Die EU hat ein ehrgeiziges Projekt ausgegeben, zu dem Delli mit ihren Vorschlägen einen Teil dazu beitragen will. Bis 2050 soll die Zahl der Verkehrstoten nach Vorstellungen der EU auf null sinken – das Programm dazu nennt sich Vision Zero. Ob das Ziel wirklich machbar ist? 2022 starben im Straßenverkehr EU-weit immer noch 20.000 Menschen.

Der größte Teil der Opfer sei dabei zu Fuß, mit dem Rad, mit Rollern und mit Motorrädern unterwegs gewesen. Deshalb sei es ein zentrales Anliegen der neuen Vorschriften, die Verkehrssicherheit in der EU zu erhöhen.

Dazu will die EU-Kommission unter anderem durchsetzen, dass Fahranfänger eine Probezeit von mindestens zwei Jahren bekommen. Denn Führerscheinneulinge seien an zwei von fünf tödlichen Zusammenstößen beteiligt, schreibt die Kommission. Bei uns in Deutschland ist das ohnehin schon so. Bei den EU-Plänen geht es aber darum, das europaweit gleich zu machen.

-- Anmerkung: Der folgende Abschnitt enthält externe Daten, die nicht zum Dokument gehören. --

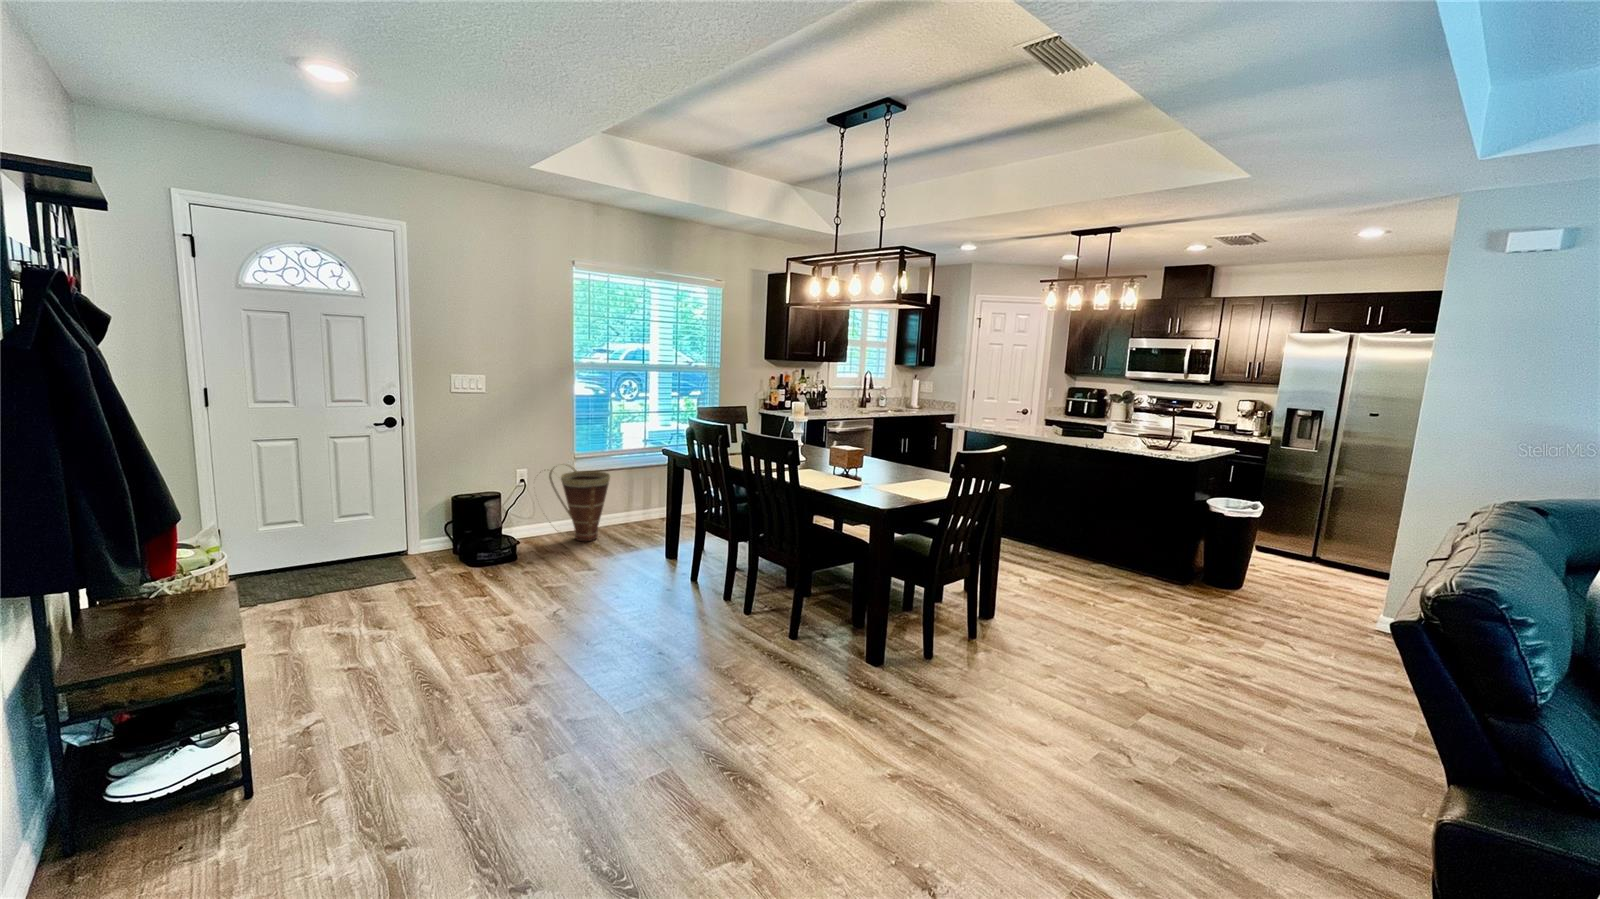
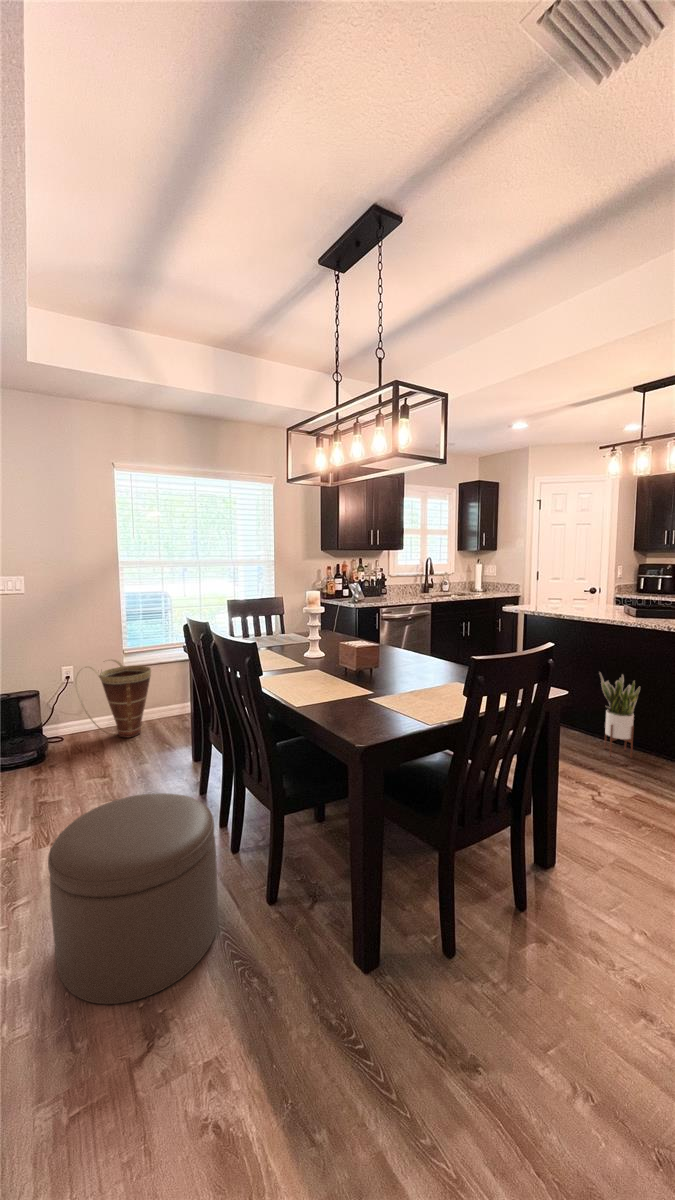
potted plant: none [1030,483,1062,557] -> present [600,673,640,758]
ottoman: none [651,558,765,685] -> present [48,793,218,1004]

Begleitetes Fahren soll in der ganzen EU kommen

So sollen Jugendliche in ganz Europa schon ab 17 Jahren begleitet fahren dürfen und so Erfahrung im Straßenverkehr sammeln. Zudem sollen Fahrausbildung und Führerscheinprüfung so angepasst werden, dass Fahrer besser darauf vorbereitet sind, sich die Straße mit verletzlichen Nutzern zu teilen – darunter explizit auch Fahrer von E-Scootern und E-Bikes.

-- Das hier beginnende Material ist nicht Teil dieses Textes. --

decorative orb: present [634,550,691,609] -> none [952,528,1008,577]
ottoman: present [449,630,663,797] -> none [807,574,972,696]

Schließlich soll auch die Fahrtauglichkeit besser bewertet werden, unter anderem sollen Fortschritte bei chronischen Krankheiten wie Diabetes mit einbezogen werden. Und um Führerscheine zwischen den EU-Mitgliedsstaaten besser anzuerkennen, soll ein digitaler Führerschein eingeführt werden.

Was aber bei den ganzen Ideen nicht untergehen darf: Es ist noch nichts beschlossen. Alle Vorschläge der EU-Kommission müssen von den Mitgliedsländern abgesegnet werden, bevor sie in Kraft treten können.